The identified DEGs and their enriched pathways provide references for the development and progression mechanism of Tibetan minipig atherosclerosis model induced by the HFC diet.
动脉粥样硬化是心血管事件的主要原因,但它的分子机制仍知之甚少。动脉粥样硬化的动物模型可以为研究动脉粥样硬化的病因、病理生理学和并发症提供有价值的工具。特别是,藏猪是研究饮食相关代谢和动脉粥样硬化疾病的可行模型。
我们使用血管转录组学来鉴定高脂肪/胆固醇(HFC)饮食喂养的藏猪动脉粥样硬化模型中的差异表达基因(DEGs),分析 DEGs 的基因本体(GO)术语、途径和蛋白质-蛋白质相互作用(PPI)网络,并使用分子复合物检测(MCODE)、Centiscape 和 CytoHubba 插件识别枢纽基因和关键模块。使用人类颈动脉粥样硬化数据库(GSEA 43292)和 RT-PCR 方法验证鉴定的基因。

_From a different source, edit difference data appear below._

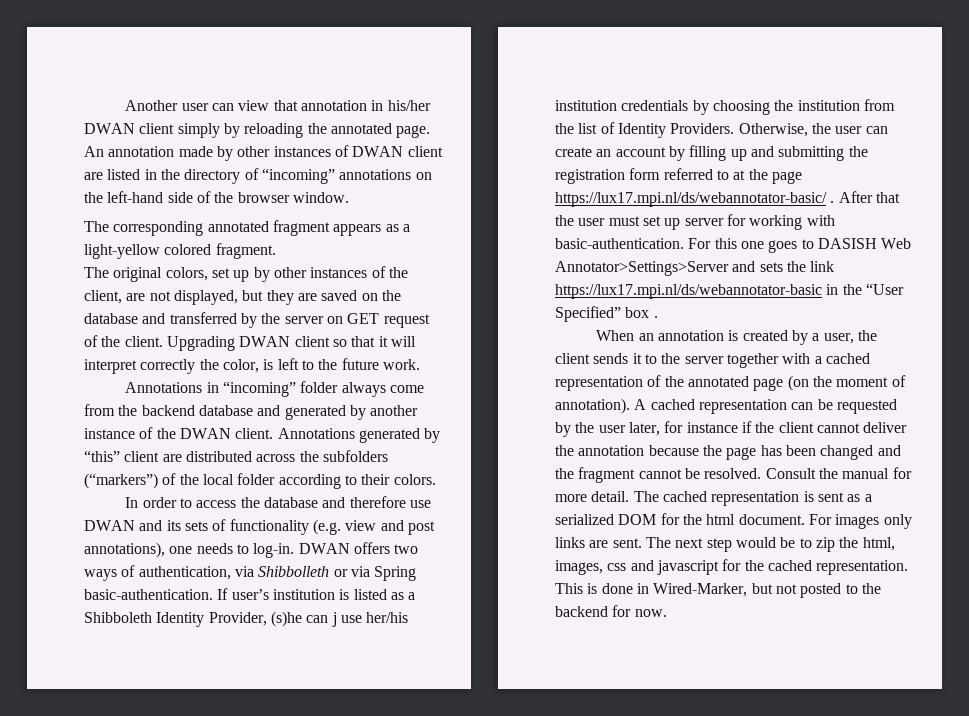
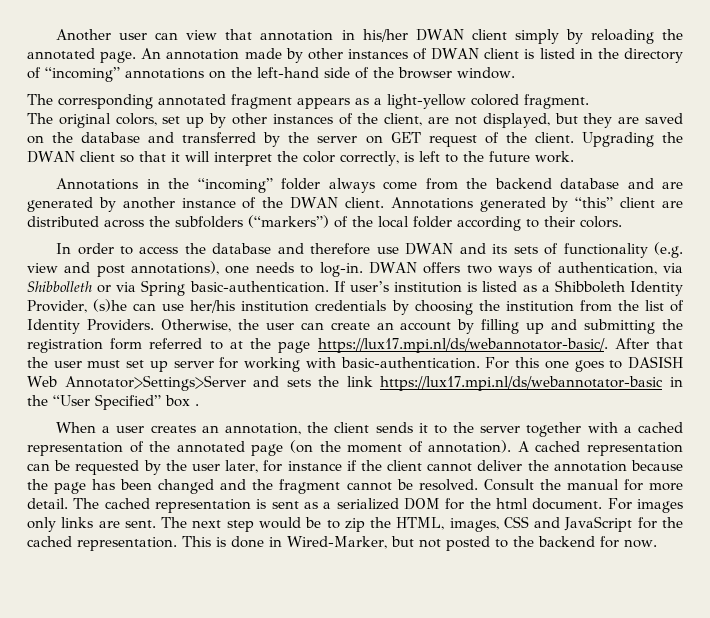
[84,172,103,180] are -> [524,49,535,59] is
(235, 343) none -> [662,132,683,143] the
[140,359,259,374] correctly the color, -> [276,151,399,166] the color correctly,
(219, 387) none -> [168,178,190,189] the
(281, 410) none -> [661,182,683,189] are
[331,612,337,627] j -> (157, 307) none
[555,192,835,207] https://lux17.mpi.nl/ds/webannotator-basic/ . -> [317,338,608,353] https://lux17.mpi.nl/ds/webannotator-basic/.
[638,330,854,345] an annotation is created by a user, -> [102,423,301,435] a user creates an annotation,
[862,537,895,551] [555,560,719,575] html, images, css and javascript -> [396,516,633,532] HTML, images, CSS and JavaScript

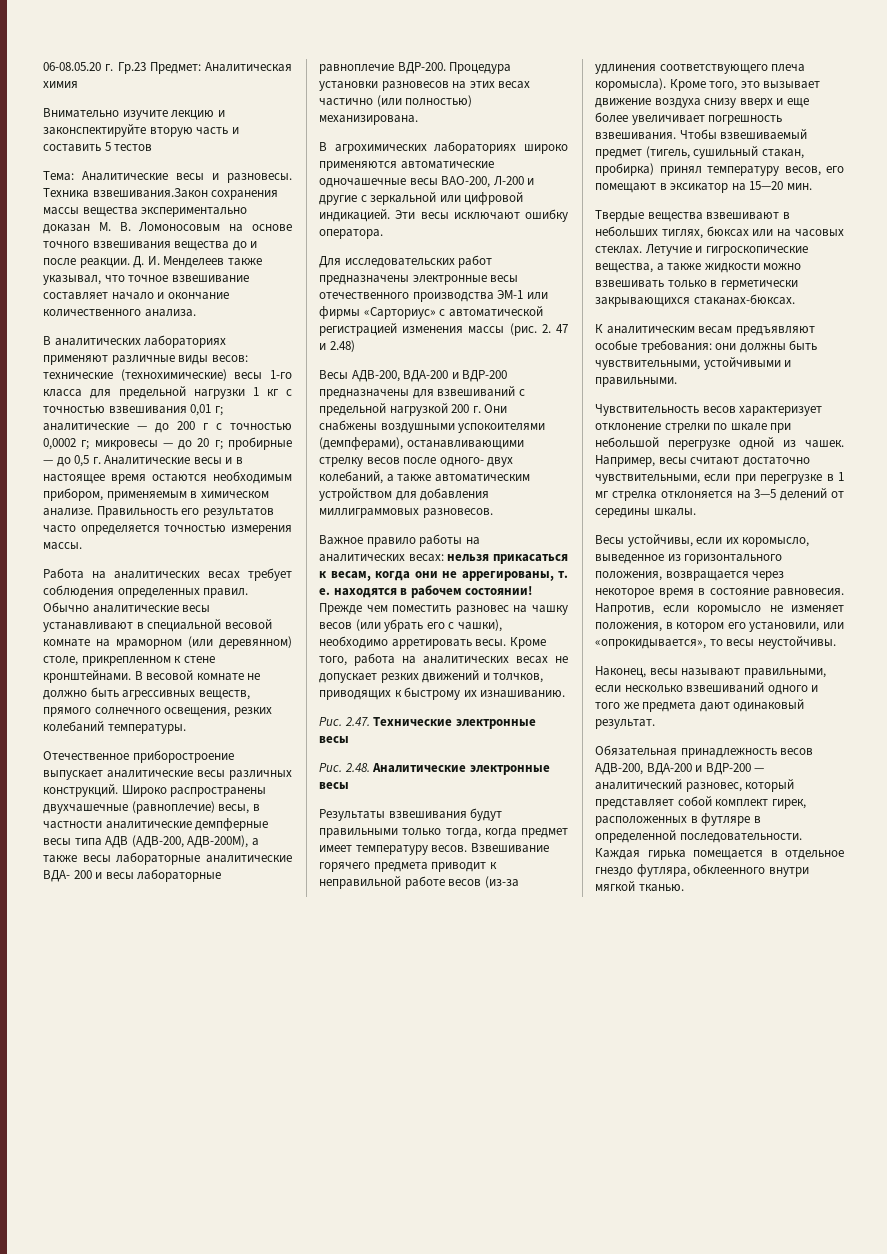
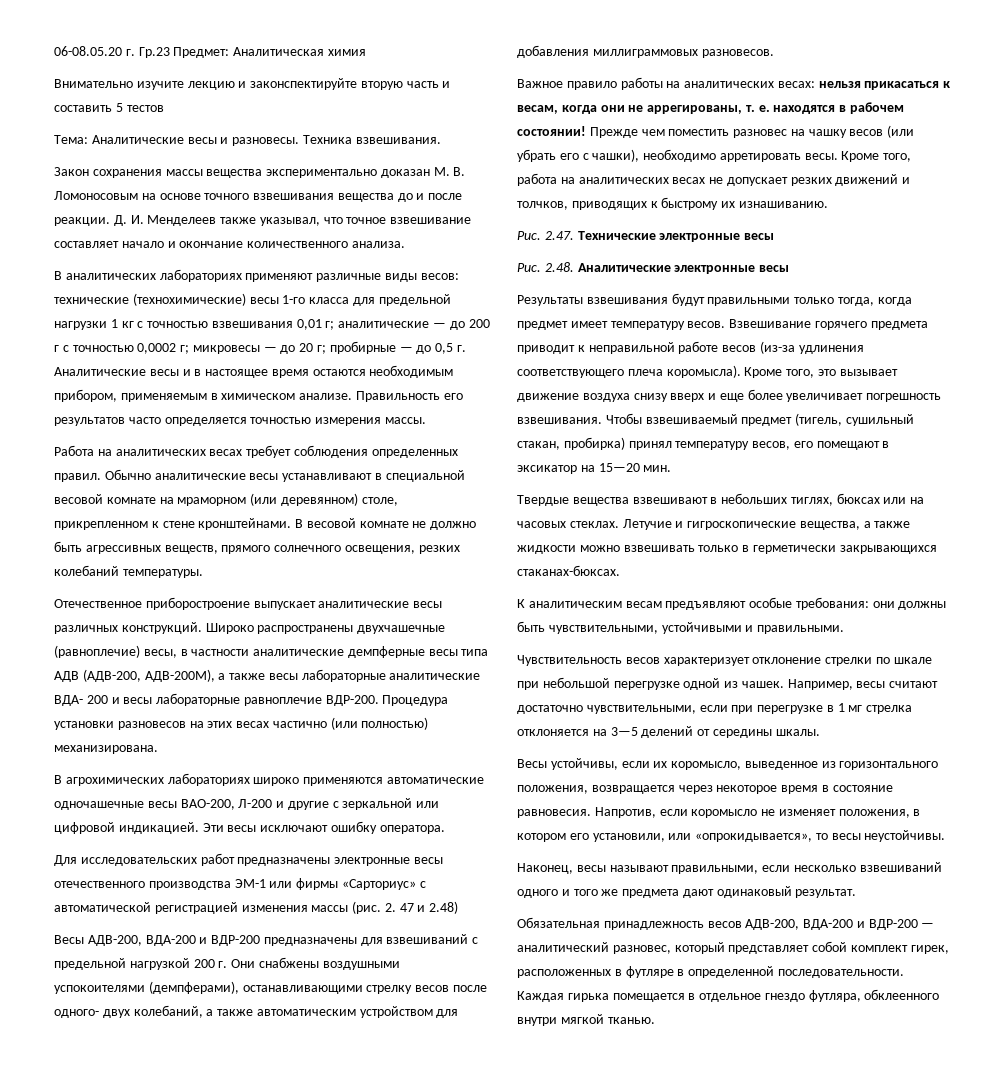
[92,188,208,198] взвешивания.Закон -> [355,137,441,144] [54,167,89,176] взвешивания. // Закон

我们的结果表明,与正常饮食组相比,经过 24 周 HFC 饮食喂养的藏猪表现出明显的血脂异常、氧化应激、炎症反应、动脉粥样硬化斑块以及低密度脂蛋白(LDL)和白细胞募集增加。我们的 RNA-seq 结果显示,在动脉粥样硬化/NC 组中有 1716 个 DEGs,其中 1468 个基因上调,248 个基因下调。DEGs 的功能富集分析表明,HFC 饮食诱导的变化与血管免疫炎症反应、脂质代谢和肌肉收缩有关,这表明 HFC 饮食引起的高胆固醇血症可以激活先天和适应性免疫反应,从而驱动动脉粥样硬化的发展。此外,我们从主要 PPI 网络中鉴定出四个模块,这些模块与细胞趋化、髓样白细胞激活、细胞因子产生和淋巴细胞激活有关。发现了 15 个枢纽基因,包括 TNF、PTPRC、ITGB2、ITGAM、VCAM1、CXCR4、TYROBP、TLR4、LCP2、C5AR1、CD86、MMP9、PTPN6、C3 和 CXCL10,以及两个转录因子(TF),即 NF-ĸB1 和 SPI1。这些结果与人类颈动脉斑块的表达模式一致,并通过 RT-PCR 得到验证。
鉴定的 DEGs 及其富集途径为 HFC 饮食诱导的藏猪动脉粥样硬化模型的发展和进展机制提供了参考。